Thursday, September 28, 2006

Derivatives extravaganza -- $119 TRILLION!

I guess I should be jaded by now, and just ignore the numbers. But every quarter, I can't help but peruse the Office of the Comptroller of the Currency's (OCC) latest report on derivatives activity. It's not exactly beach reading. But it is, frankly, astounding to see some of the figures in these documents. The highlights of the Q2 report:

* The notional amount of outstanding derivatives held by U.S. commercial banks jumped 8% between the first and second quarter to ... drum roll please ... $119 trillion. That's also up 24% YOY. Just in case your curious, global Gross Domestic Product in 2004 was $41.4 trillion, according to the World Bank.
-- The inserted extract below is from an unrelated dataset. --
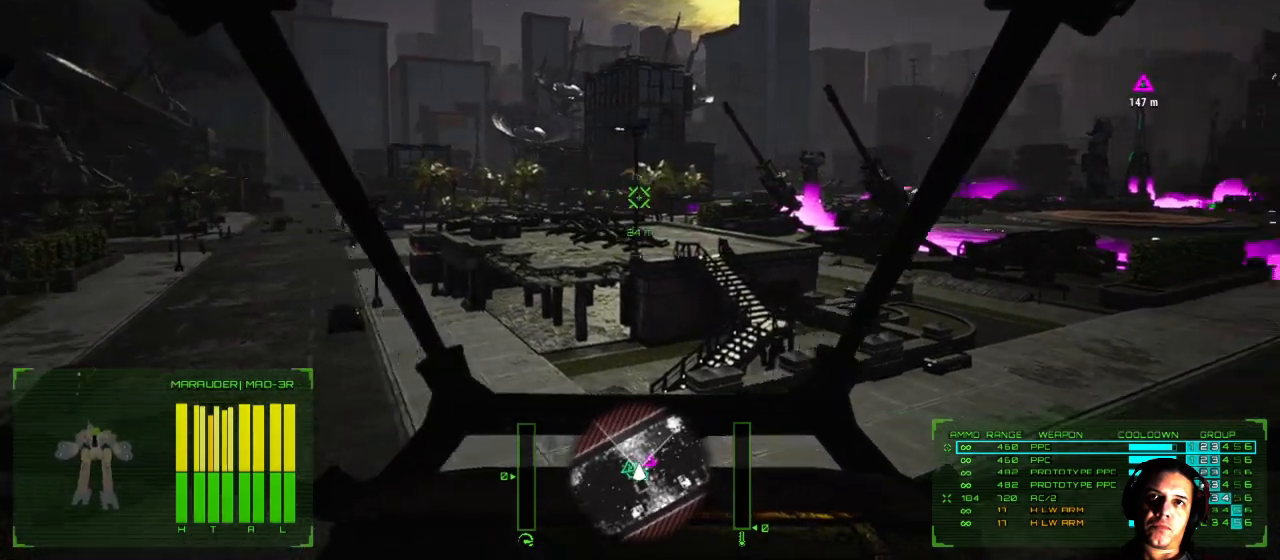
{"buttons": [], "left_stick": "center", "right_stick": "center", "events": [[317, "right_stick", "center"]]}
* Now as you may or may not know, notional value is NOT the same as the amount at risk that banks have. In OCC jargon: "The notional amount of a derivative contract is a reference amount from which contractual payments will be derived, but it is generally not an amount at risk. The credit risk in a derivative contract is a function of a number of variables, such as whether counterparties exchange notional principal, the volatility of the underlying market factors interest rate, currency, commodity, equity or corporate reference entity) used as the basis for determining contract payments, the maturity and liquidity of contracts, and the creditworthiness of the counterparties."

* So to determine "real" exposure, you want to look at various credit risk measures that allow for netting of winning and losing bets between institutions, and other compensating factors. Problem is, skyrocketing overall contract value is also pushing up "total credit exposure" -- it climbed to $1.4 trillion in Q2 from $1.31 trillion in Q1. Another measure of risk is lower. Called "Netted Current Credit Exposure," it was up $10 billion to $199 billion in Q2.

All in all, the OCC has lots of soothing language about why the gigantic growth in derivatives outstanding is not a big deal ... how the "real" possible losses are very small in relation to bank capital levels ... how complex modeling of "Value at Risk" shows that there isn't REALLY much risk of loss, etc., etc.

But like they say in war, no battle plan actually survives contact with the enemy. Even if all the reassurances are correct, and the derivatives extravaganza isn't a big deal, the RISK that it will BECOME a big deal with some black swan, unplanned event occurring down the road rises with every trillion dollars' worth of exposure you add in the system. Just some food for thought on this fine autumn day.